:: WORK TO DO ::
Please repeat the data from its first line through the line containing "competencia: competencia -> consecuencia", substituting "color" for "colour" and leaving everything else unchanged.

******************************

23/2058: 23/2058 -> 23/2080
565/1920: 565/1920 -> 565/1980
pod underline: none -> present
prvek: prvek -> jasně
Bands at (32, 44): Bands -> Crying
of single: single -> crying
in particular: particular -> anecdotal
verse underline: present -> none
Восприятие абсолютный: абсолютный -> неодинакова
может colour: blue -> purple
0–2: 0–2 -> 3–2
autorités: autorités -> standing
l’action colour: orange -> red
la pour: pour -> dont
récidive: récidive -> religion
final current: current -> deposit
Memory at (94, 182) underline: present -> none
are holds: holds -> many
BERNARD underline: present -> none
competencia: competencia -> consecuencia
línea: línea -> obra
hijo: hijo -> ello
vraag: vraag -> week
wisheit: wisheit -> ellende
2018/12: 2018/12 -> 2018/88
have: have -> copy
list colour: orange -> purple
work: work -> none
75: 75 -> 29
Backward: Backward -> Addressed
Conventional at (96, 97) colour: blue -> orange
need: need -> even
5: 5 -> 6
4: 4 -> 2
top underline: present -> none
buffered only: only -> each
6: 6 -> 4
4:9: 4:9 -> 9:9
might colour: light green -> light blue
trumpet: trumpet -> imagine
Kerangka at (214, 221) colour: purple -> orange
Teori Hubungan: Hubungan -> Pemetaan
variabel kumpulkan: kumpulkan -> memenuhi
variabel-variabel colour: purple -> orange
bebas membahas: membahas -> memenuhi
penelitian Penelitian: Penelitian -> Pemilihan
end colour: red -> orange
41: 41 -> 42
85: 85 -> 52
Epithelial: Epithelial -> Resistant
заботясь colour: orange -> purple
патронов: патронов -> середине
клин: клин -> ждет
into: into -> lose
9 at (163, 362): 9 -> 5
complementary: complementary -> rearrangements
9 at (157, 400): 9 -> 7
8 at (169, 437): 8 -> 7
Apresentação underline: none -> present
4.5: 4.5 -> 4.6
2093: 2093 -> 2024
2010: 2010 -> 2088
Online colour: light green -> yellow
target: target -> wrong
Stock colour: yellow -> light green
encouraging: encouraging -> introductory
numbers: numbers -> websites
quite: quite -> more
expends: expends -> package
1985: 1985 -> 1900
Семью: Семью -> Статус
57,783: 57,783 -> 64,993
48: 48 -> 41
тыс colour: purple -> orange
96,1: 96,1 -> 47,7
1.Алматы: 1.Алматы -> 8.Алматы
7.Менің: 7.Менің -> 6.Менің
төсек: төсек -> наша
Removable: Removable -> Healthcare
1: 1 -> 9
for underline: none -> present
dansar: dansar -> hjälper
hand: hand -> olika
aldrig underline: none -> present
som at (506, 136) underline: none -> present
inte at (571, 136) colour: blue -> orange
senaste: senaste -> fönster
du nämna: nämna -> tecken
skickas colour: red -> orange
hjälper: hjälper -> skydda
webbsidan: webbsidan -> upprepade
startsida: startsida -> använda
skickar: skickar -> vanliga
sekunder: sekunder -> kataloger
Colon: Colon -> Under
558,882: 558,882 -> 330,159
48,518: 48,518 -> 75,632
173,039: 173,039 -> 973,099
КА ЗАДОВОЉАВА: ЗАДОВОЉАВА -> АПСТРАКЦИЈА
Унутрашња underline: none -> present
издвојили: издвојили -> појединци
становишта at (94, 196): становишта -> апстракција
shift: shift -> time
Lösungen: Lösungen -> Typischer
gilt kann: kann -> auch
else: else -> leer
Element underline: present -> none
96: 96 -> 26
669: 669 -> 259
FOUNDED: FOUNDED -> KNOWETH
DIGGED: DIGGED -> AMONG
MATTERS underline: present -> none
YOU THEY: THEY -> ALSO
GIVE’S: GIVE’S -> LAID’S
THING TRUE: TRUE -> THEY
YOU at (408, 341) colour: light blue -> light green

******************************

:: OUTPUT BELOW ::
23/2058: 23/2058 -> 23/2080
565/1920: 565/1920 -> 565/1980
pod underline: none -> present
prvek: prvek -> jasně
Bands at (32, 44): Bands -> Crying
of single: single -> crying
in particular: particular -> anecdotal
verse underline: present -> none
Восприятие абсолютный: абсолютный -> неодинакова
может color: blue -> purple
0–2: 0–2 -> 3–2
autorités: autorités -> standing
l’action color: orange -> red
la pour: pour -> dont
récidive: récidive -> religion
final current: current -> deposit
Memory at (94, 182) underline: present -> none
are holds: holds -> many
BERNARD underline: present -> none
competencia: competencia -> consecuencia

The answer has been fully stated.